Nell’ambito degli “Itinerari Gramsciani 2013”, un progetto culturale che fa capo all’Istituto Mezzogiorno-Mediterraneo, è stato presentato, nella Sala degli Specchi del Palazzo della Provincia di Cosenza, il libro di Mario Brunetti “La sinistra perduta. L’itinerario politico di un protagonista eretico attraverso il socialismo rivoluzionario”, da poco uscito per i tipi della Rubbettino.
Nell’occasione abbiamo intervistato Fausto Bertinotti, che del libro ha curato la prefazione.
Partiamo dal titolo del libro di Mario Brunetti, “Sinistra perduta”. Ecco, che fine ha fatto la sinistra in Italia?
Mi pare che il libro sia interessante, un bel libro, pieno di passione e di autenticità. Il titolo riassume bene la situazione attuale, la sinistra che abbiamo conosciuto è morta, non c’è più. Bisogna partire da questa dura realtà, per chi pensa che sia ancora aperta una contesa sui temi dell’uguaglianza, della libertà, nella società contemporanea. Perché la tragedia della morte della politica è anche la tragedia della scomparsa della sinistra.

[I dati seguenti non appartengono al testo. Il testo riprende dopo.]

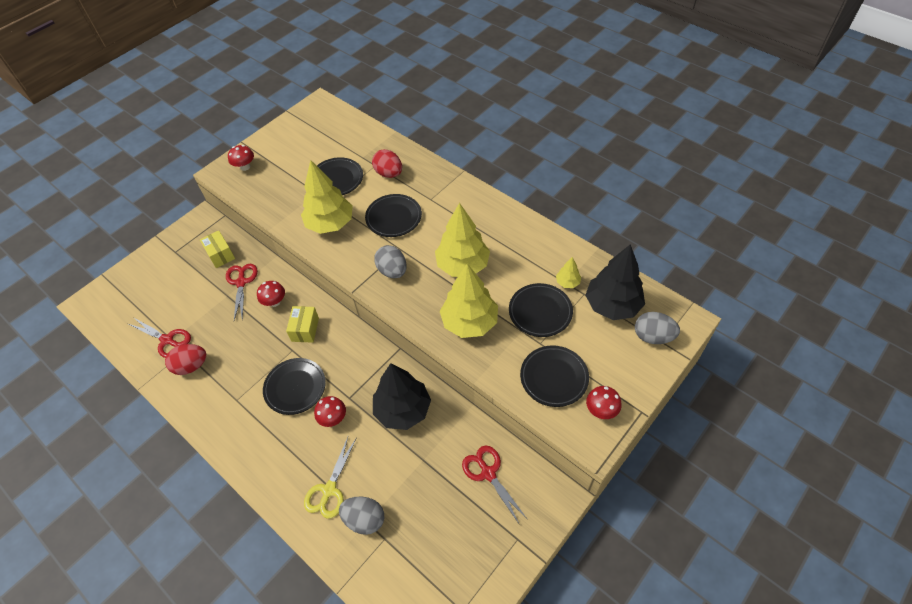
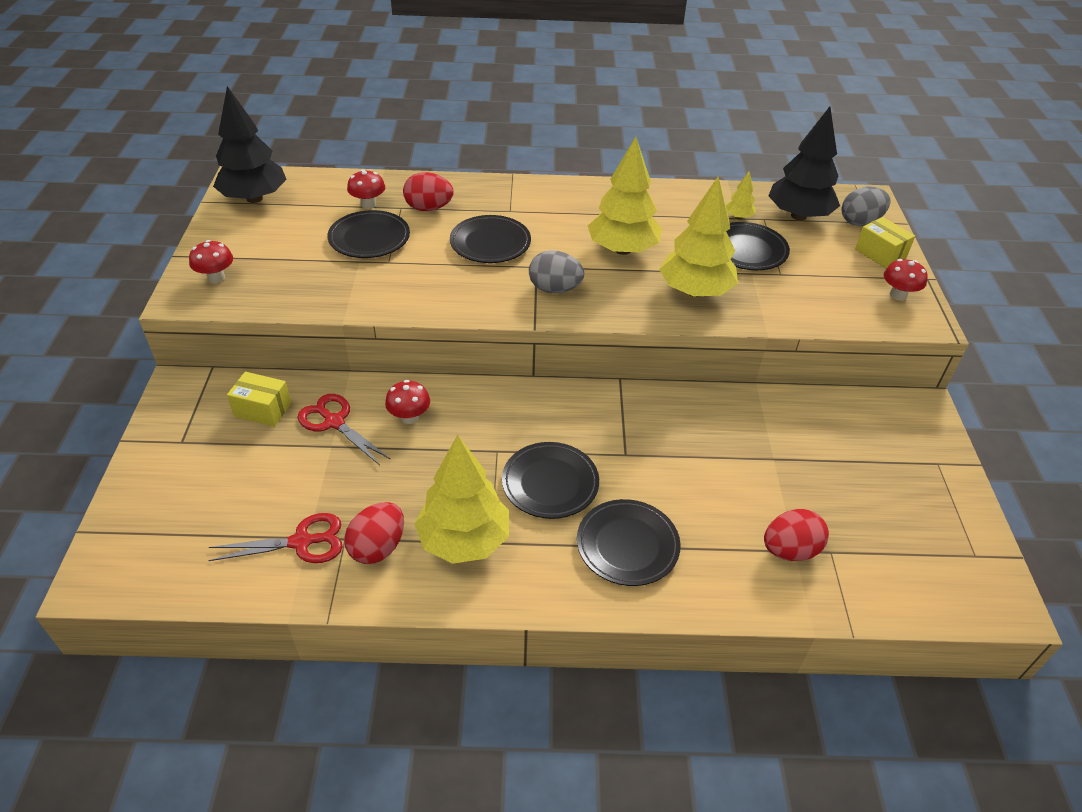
camera: 45 degrees left, 10 degrees down
yellow box [286,306,319,343] -> yellow box moved to [855,217,915,269]
yellow tree [301,160,353,234] -> yellow tree moved to [414,435,509,564]
yellow scissors [304,437,357,519] -> none
red mushroom [314,396,346,427] -> red mushroom moved to [347,170,385,209]
grey egg [339,497,384,535] -> red egg [764,509,829,561]
black tree [373,363,431,430] -> black tree moved to [213,86,287,203]
red scissors [462,445,528,525] -> none
black plate [520,345,589,407] -> black plate moved to [577,499,681,586]

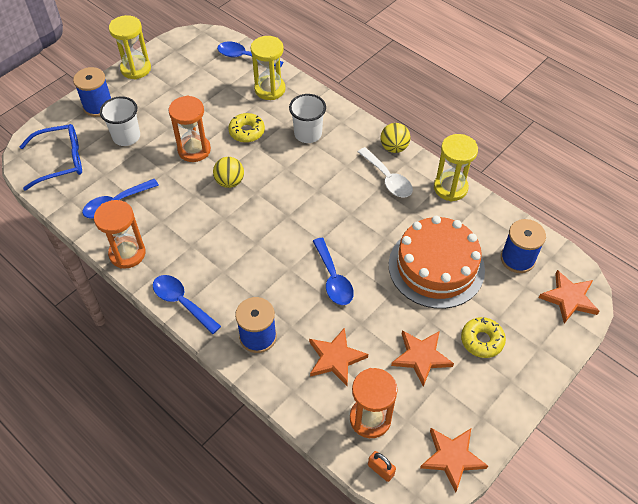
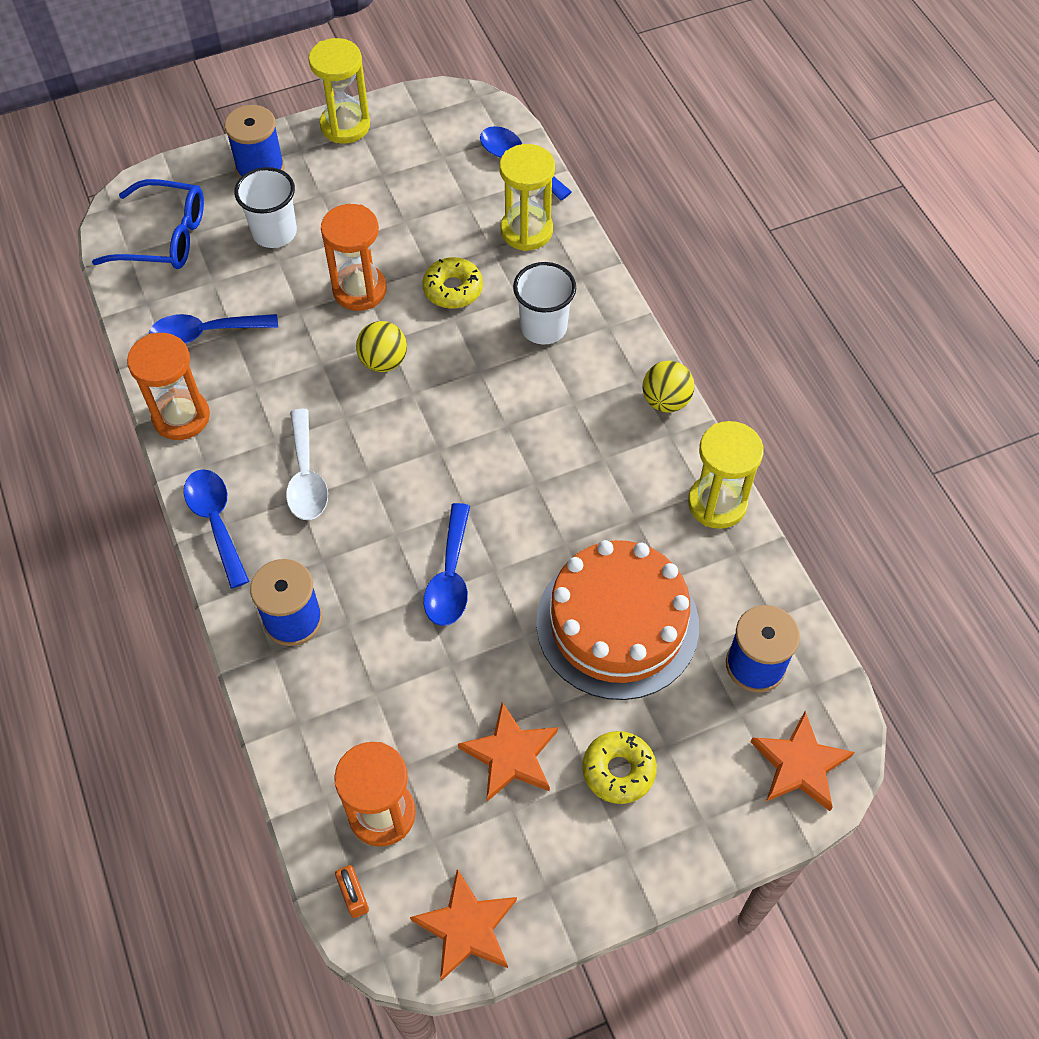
camera: 25 degrees right, 5 degrees up
orange star [309,328,368,386] -> none
white spoon [358,147,413,197] -> white spoon moved to [286,409,328,520]

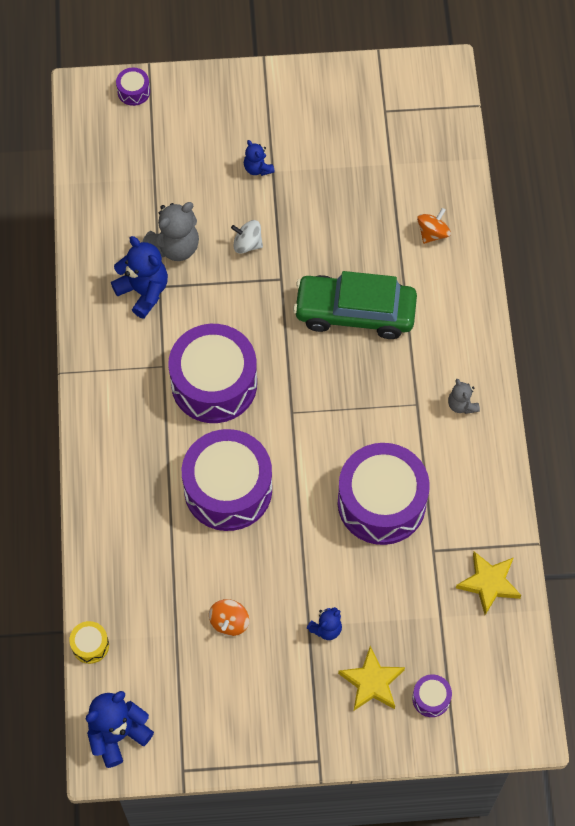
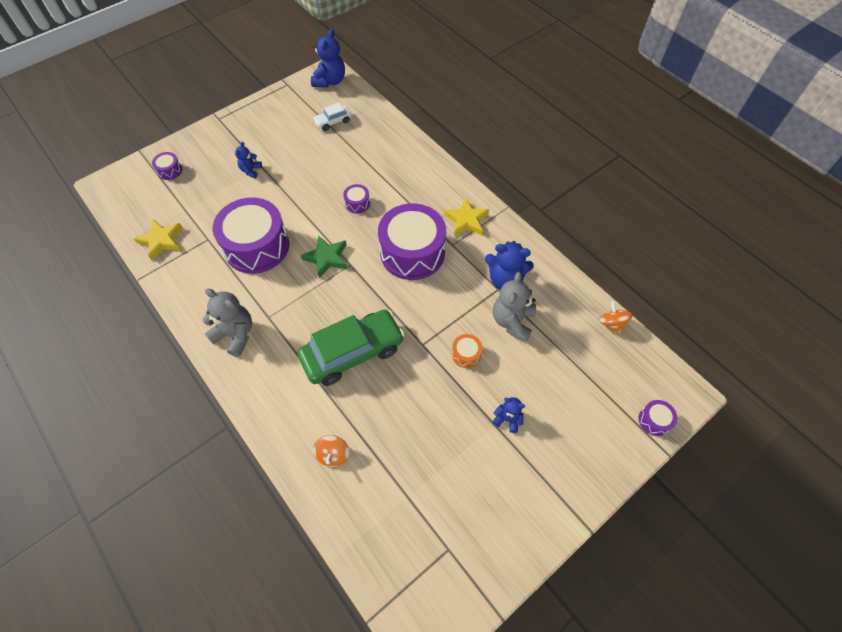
camera: 145 degrees right, 5 degrees down
yellow drum [69,621,109,664] -> none
purple drum [182,429,272,531] -> purple drum [343,184,370,214], size x0.41
orange spinning top [209,599,249,636] -> orange spinning top moved to [599,301,633,335]
white spinning top [231,220,263,254] -> orange drum [452,334,482,368]
yellow star [338,646,405,711] -> yellow star moved to [444,197,489,236]
grey teddy bear [448,379,480,414] -> grey teddy bear [202,288,252,357], size x1.79
none -> green star [301,235,347,278]
none -> white car [313,102,352,131]

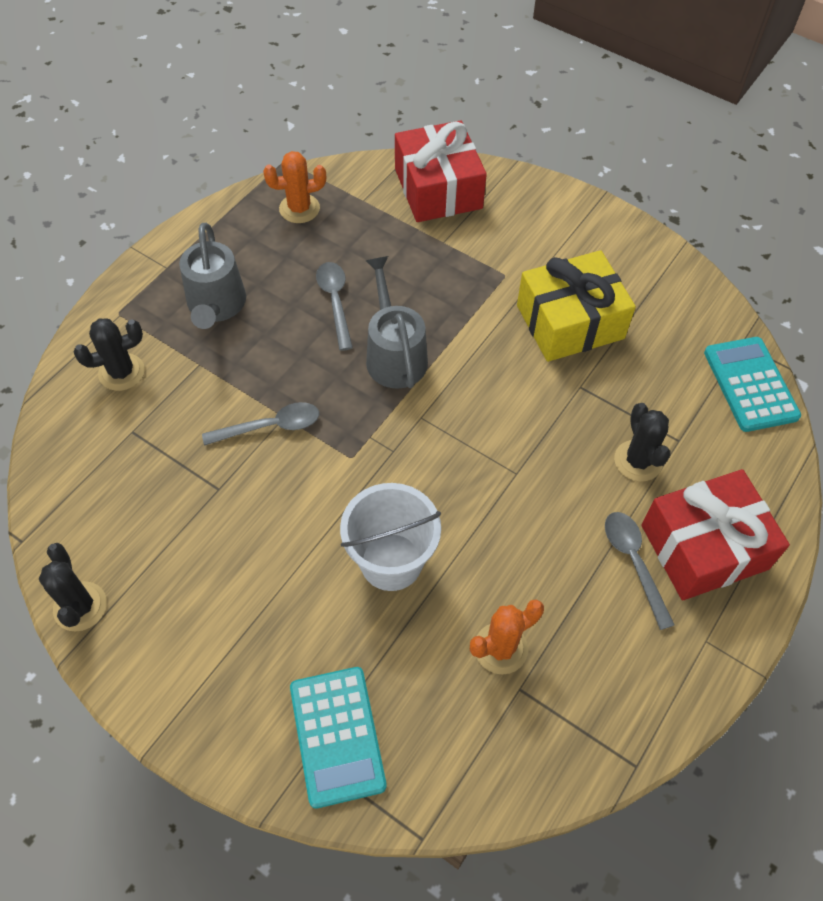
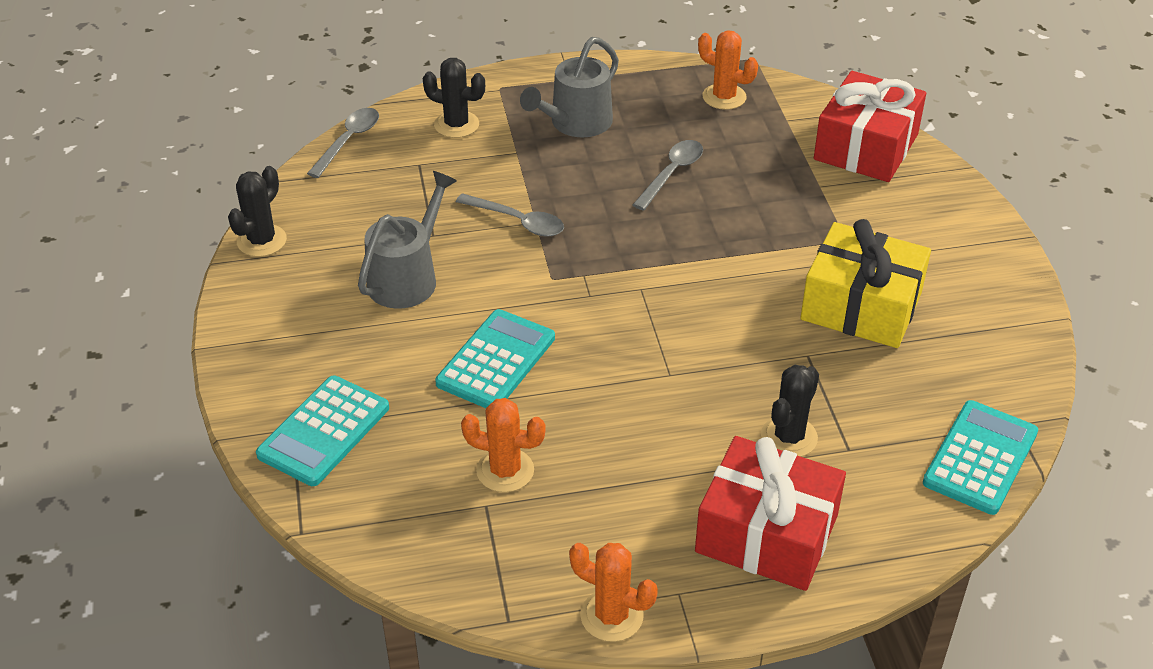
camera: 45 degrees right, 15 degrees down
white bucket [340,483,441,591] -> turquoise calculator [435,309,555,408]
grey watering can [366,256,428,389] -> grey watering can moved to [358,171,457,309]
grey spoon [605,512,674,630] -> grey spoon moved to [307,108,379,178]
none -> orange cactus [569,543,658,642]

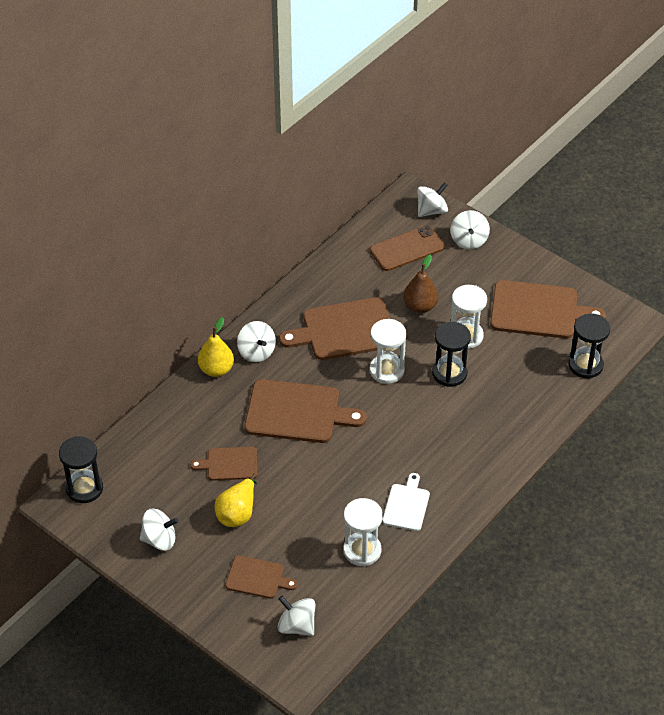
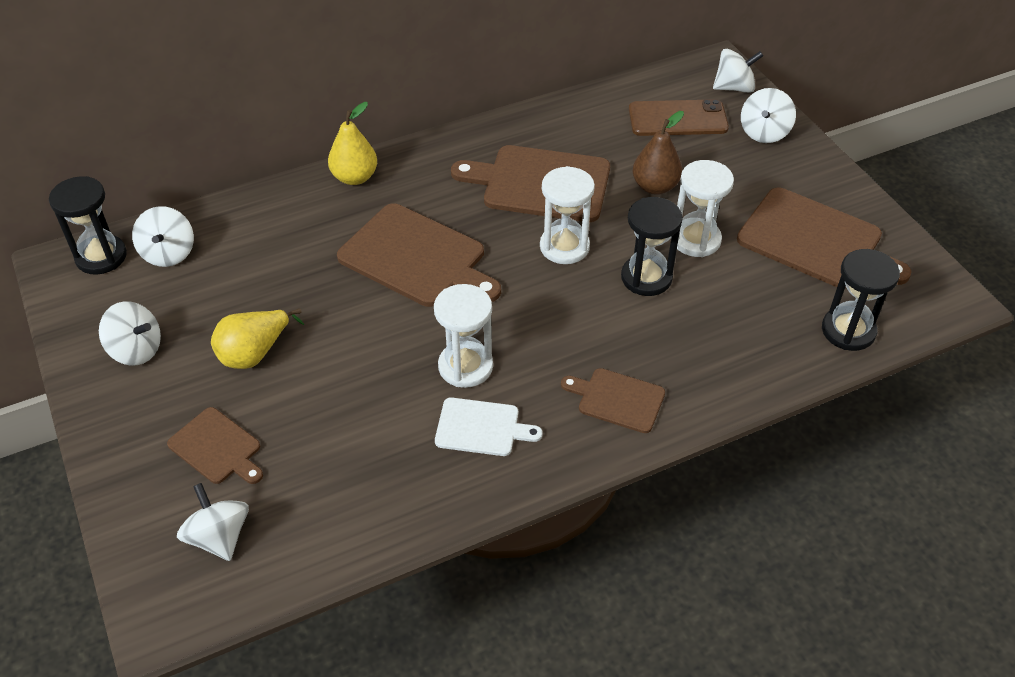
camera: 25 degrees right, 0 degrees up
brown cutting board [190,447,257,481] -> brown cutting board moved to [561,368,665,433]
white spinning top [237,321,276,362] -> white spinning top moved to [132,206,194,267]
white hourglass [343,498,383,566] -> white hourglass moved to [434,284,493,388]
white cutting board [382,473,430,531] -> white cutting board turned 60 degrees clockwise [435,397,543,456]

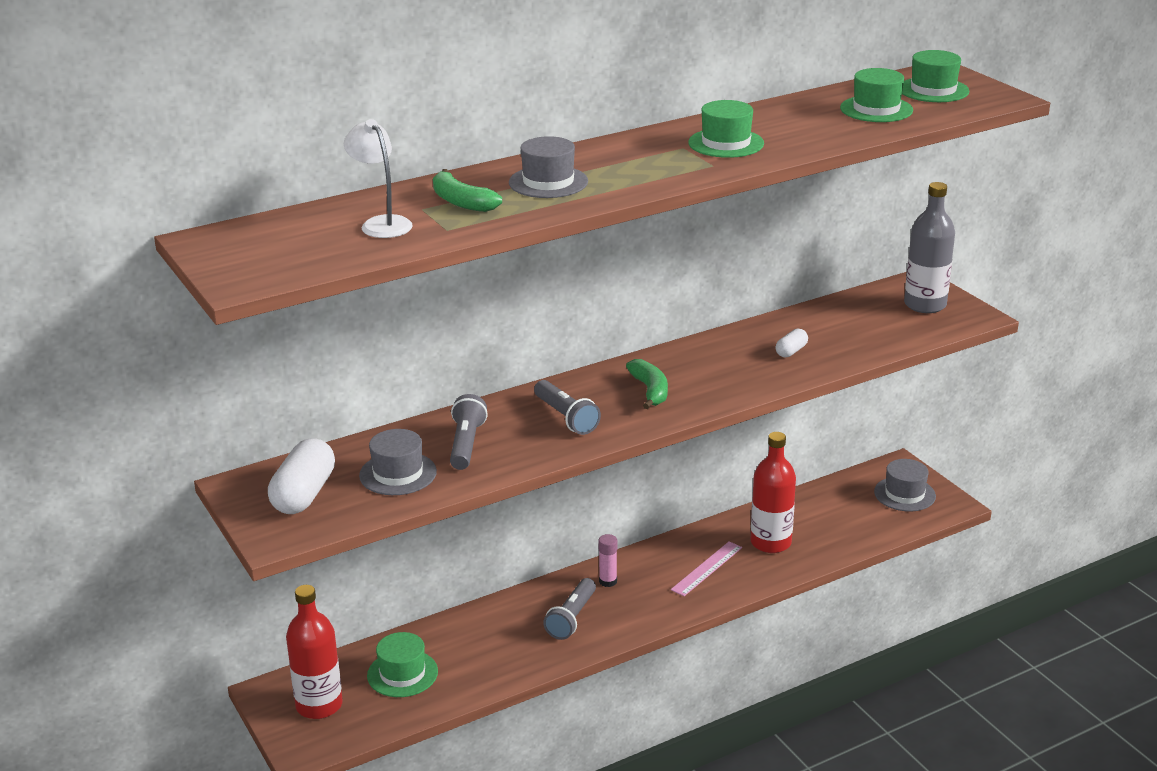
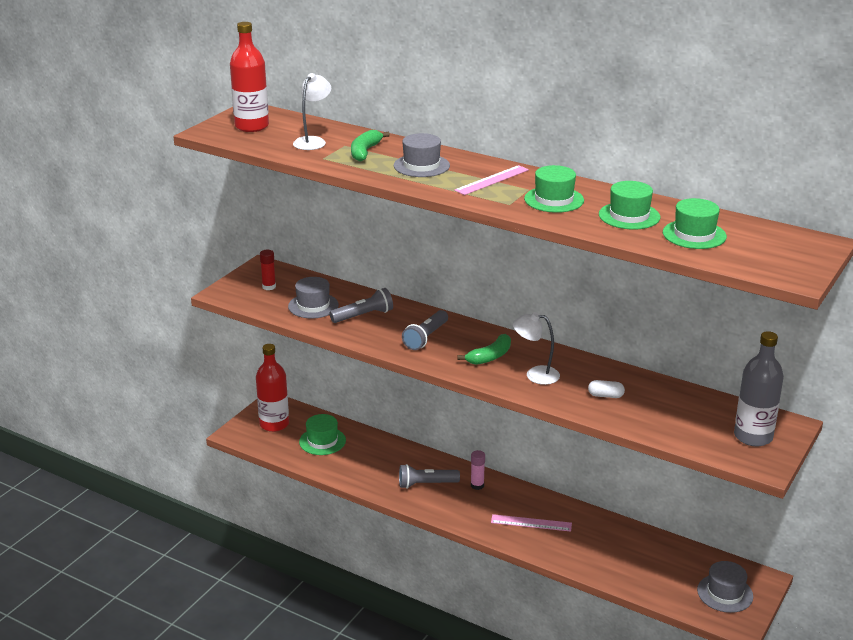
camera: 60 degrees right, 0 degrees up
white capsule [268,438,335,514] -> red glue stick [260,250,276,290]
red bottle [751,432,796,553] -> red bottle moved to [230,22,269,132]
green hat [902,50,970,102] -> green hat moved to [599,181,660,229]
none -> pink ruler [454,165,529,195]
none -> white lamp [513,312,560,385]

La scomposizione del Pd potrebbe giovare alla riorganizzazione della sinistra?
No, io penso che da dentro le forze politiche organizzate non possa più venire niente, nessuna soluzione carica di futuro. In realtà il contrasto di oggi è tra un governo oligarchico che sempre di più plasma le società politiche europee, in cui i governi sono tutti a sovranità limitata, i parlamenti sono sostanzialmente svuotati, la democrazia è di fatto sospesa col nuovo governo delle èlite, e quest’aria di rivolta, di conflitto sociale che emerge dentro la pancia di questa società con gli indignados, con Occupy Wall Street, con i grandi moti di lotta che attraversano le capitali del mondo, dell’Europa, con le resistenze anche in Italia, dai No Tav alla Fiom, passando per la politica dei beni comuni, i referendum sull’acqua. Ecco, questo è il contrasto reale, nel quale è possibile ipotizzare la rinascita di una nuova soggettività della sinistra anticapitalistica. Nella politica di oggi, invece, c’è solo folklore. Il fatto che il Pd governi con Berlusconi è la normalità di questa fase non l’eccezione.
Cosa pensa di Matteo Renzi?
Eh, Eh (ride n.d.r.) è irrilevante quello che penso io…
E del Movimento 5 Stelle?
Questo è un fenomeno che ha guadagnato un grande consenso popolare sulla base di una intuizione giusta, quella per cui il sistema politico italiano è irriformabile dall’interno. E questa denuncia della perdita di consenso della società politica italiana è stata l’altra faccia dell’astensione, che ha contribuito a gonfiarne il successo. Naturalmente l’ingresso nelle istituzioni gli ha aperto lo stesso problema delle forze politiche che denunciava.
In tutto il mondo cresce la protesta contro la povertà e la corruzione. Turchia, Bulgaria, Brasile, Portogallo, Egitto. In Italia non ce la passiamo certo bene, ma in piazza non va nessuno. Perché?
Intanto va detto che i movimenti di lotta di oggi sono quasi sempre imprevedibili. Chi avrebbe detto due, tre anni fa che Mubarak sarebbe stato travolto dalla piazza. E poi nessuno ha previsto la Turchia, e poi nessuno ha previsto il Brasile, e potremmo proseguire con gli indignados. Perché nel ciclo che abbiamo conosciuto precedentemente le lotte erano in qualche modo programmate o almeno prevedibili. Le lotte di oggi, che sono senza partito e senza leader, hanno un che di spontaneo, di irrituale. Perciò bisogna fare come gli indiani: mettere l’orecchio a terra e ascoltare, ascoltare perché potrebbe accadere molto presto anche in Italia.
Da dove si dovrebbe ripartire?
Il passato ci consegna una cassetta degli attrezzi abbastanza fornita, ma non sufficientemente piena di strumenti utili a comprendere il presente. Ciò che dobbiamo capire è che oggi c’è una lotta di classe alla rovescia: il capitale fa la guerra ai poveri. E per capitale intendo quello finanziario, vero nemico dell’umanità. Si pensi alla devastazione che stanno producendo le politiche di austerità. Come dicevo prima, dal sistema politico non può venir nulla, ma c’è grande fermento nelle nostre società, nuove forme di resistenza al dominio del capitale globalizzato. Siamo come alla fine dell’ottocento, dopo la rovinosa sconfitta della Comune di Parigi. Sembrava tutto perduto, poi si aprì una lunga stagione di lotte e di successi, mescolati a sconfitte e tragedie, del movimento operaio. Si aprì il Novecento.